Night Soldier (חייל הלילה, also known as Soldier of the Night) is a 1984 Israeli horror film, with elements of film noir. It was written, produced and directed by Dan Wolman, starring Ze'ev Shimshoni and Iris Kaner.

The low budget film was produced independently, with the help of students taught by Wolman in the film department at Tel Aviv University. The shooting had been conducted over a long period of time, with large breaks during them

The film is considered groundbreaking by critics and scholars. Genre films had been very rare in the Israeli cinema of the 20th century, all the more so horror films. Furthermore, the portrayal of a crazy violent Israeli man in IDF uniforms is widely perceived as revolutionary and subversive.

== Plot ==
The film begins as a group of soldiers gathered around a campfire are horrified when one of their own is brutally murdered after stepping away briefly. The horror of the scene escalates as they discover the soldier's lifeless body, bearing multiple stab wounds.

Zeev Barkai, a young man, was rejected by the army because of a health problem. Zeev is haunted by his unfulfilled dreams of military service. He is burdened by the expectations of his combatant father, a commanding officer. He hangs out in a bar-restaurant and watches as a TV announcer reports on a series of unsolved soldier murders, including the recent one.

Iris, a university student and waitress, unwittingly becomes entangled with Zeev, whose obsession with her turns violent.
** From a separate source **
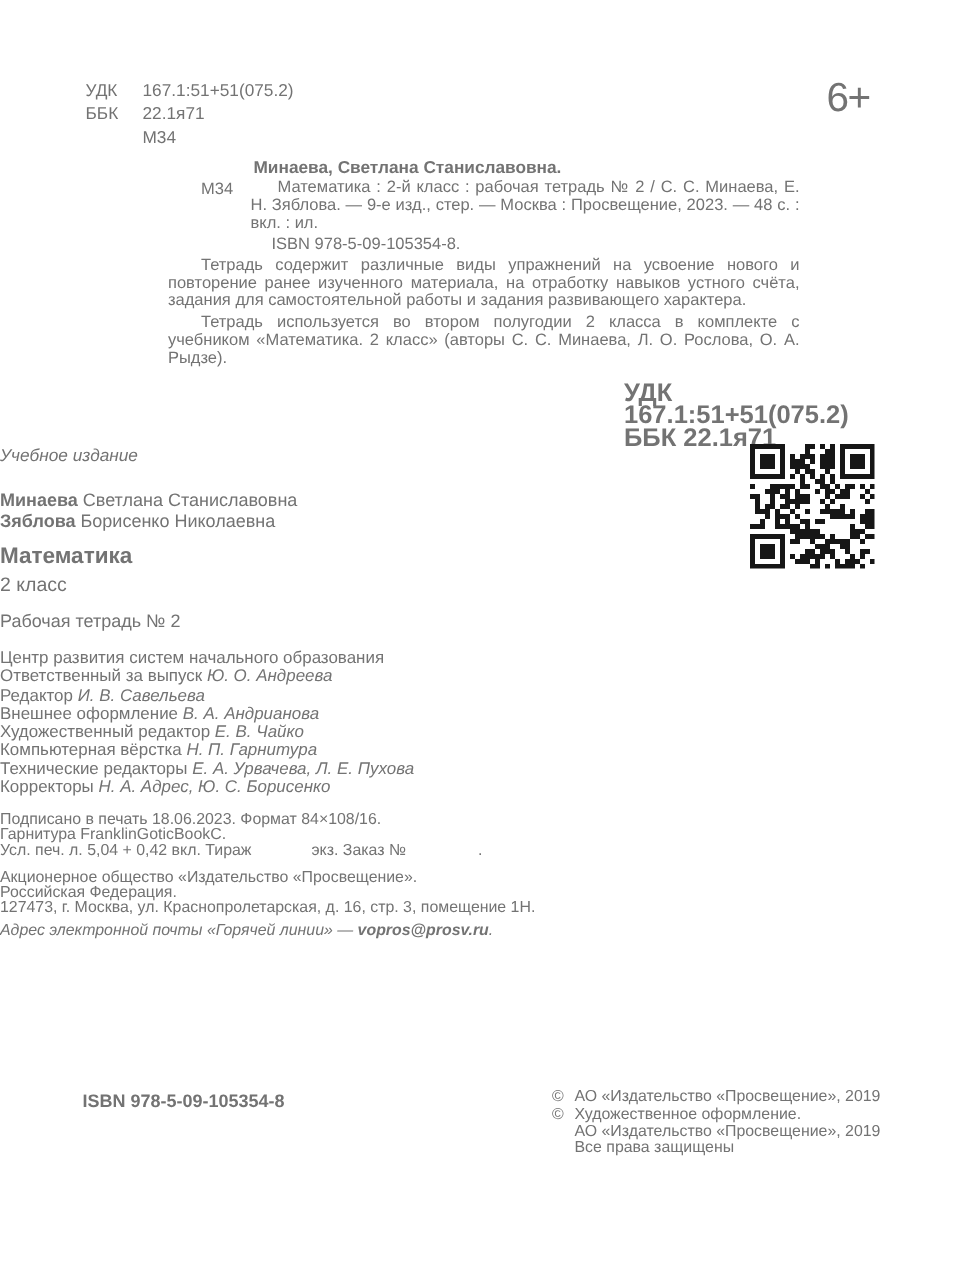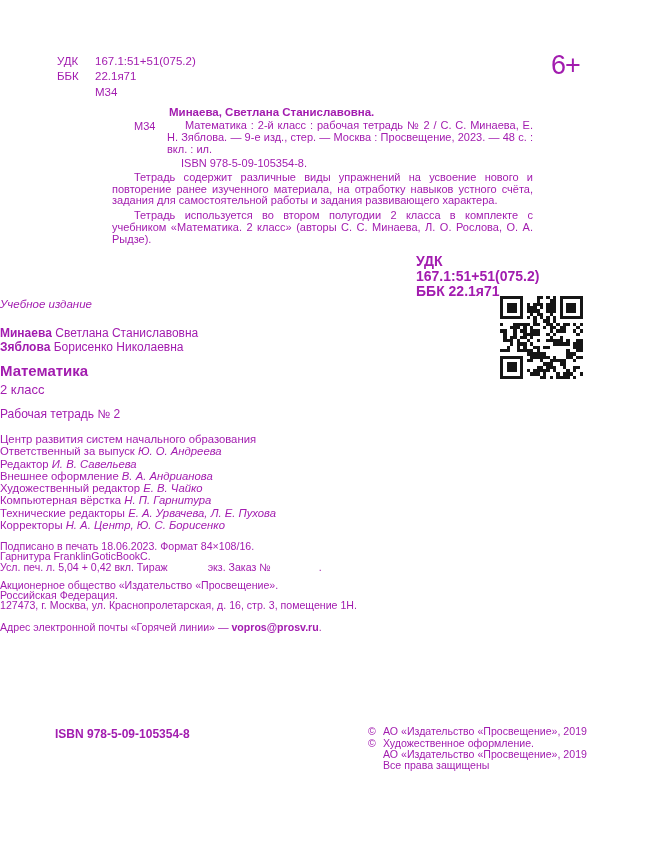"УДК" .page { color: #a21caf -> #737373 }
As Iris learns about Zeev's dark secrets, including his fabricated military service and involvement in the soldier murders.

In the end, Zeev opens fire on a group of soldiers, becomes captured, and takes his own life.

== Reception ==
Upon its release, the film received mixed reviews, and did not perform well at the box office.
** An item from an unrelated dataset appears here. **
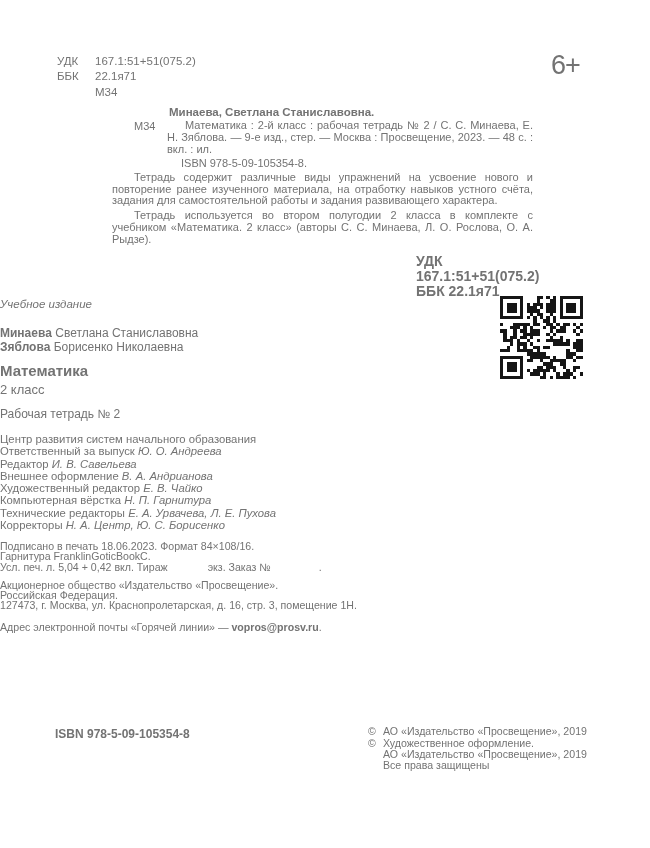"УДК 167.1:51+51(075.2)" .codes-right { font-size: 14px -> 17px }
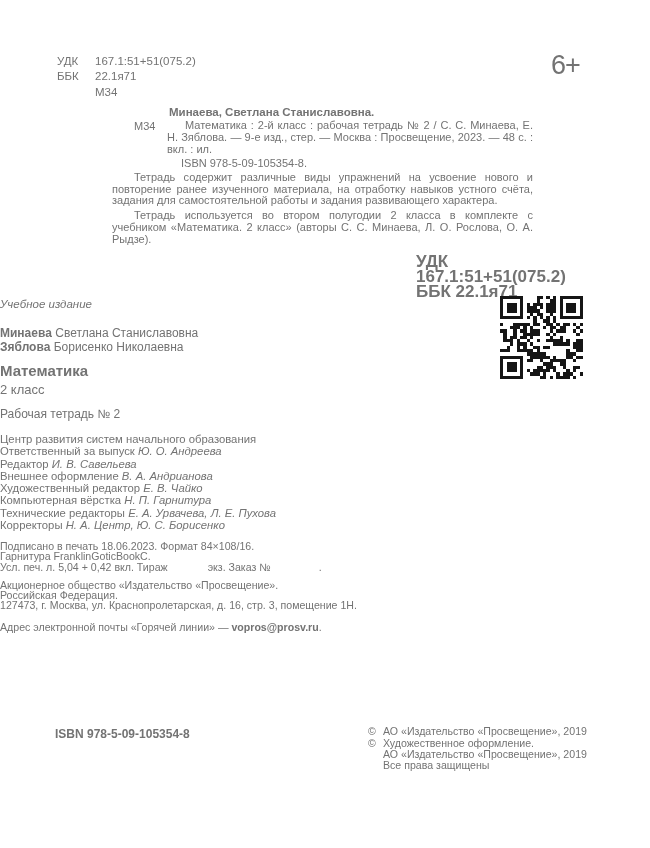"Н. А. Центр, Ю. С." span.credit-name { text: Центр -> Адрес }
Gidi Orsher wrote in Haaretz that "the Israeli reality is a fruitful ground for films which aim to expose it and its dangers" and noted that the film "attempts to do so with a story that follows closely the popular foreign horror films".

In Ha'ir, Nachman Ingber called the film: "A brilliant cinematic achievement, a feast for the eyes". He described it as "Natural, fluid, precise cinema", but criticized the lack of a proper script. Nevertheless, Ingber summarized his review by saying "this is one of the best Israeli films of recent times".

In Al HaMishmar, Danny Warth wrote that the film proclaims to be a response to "aggressiveness, militancy, conformism, and the pressures that society puts on the individual, and above all, to comment on aggression as an act and a background for deep insecurity", but does not do enough to develop these issues. He compared Zeev's character to Dr Jekyll and Mr Hyde, "a convention which has been used in many horror films"

In later years, Israeli film scholars argued that the film has great importance, and praised its originality and boldness.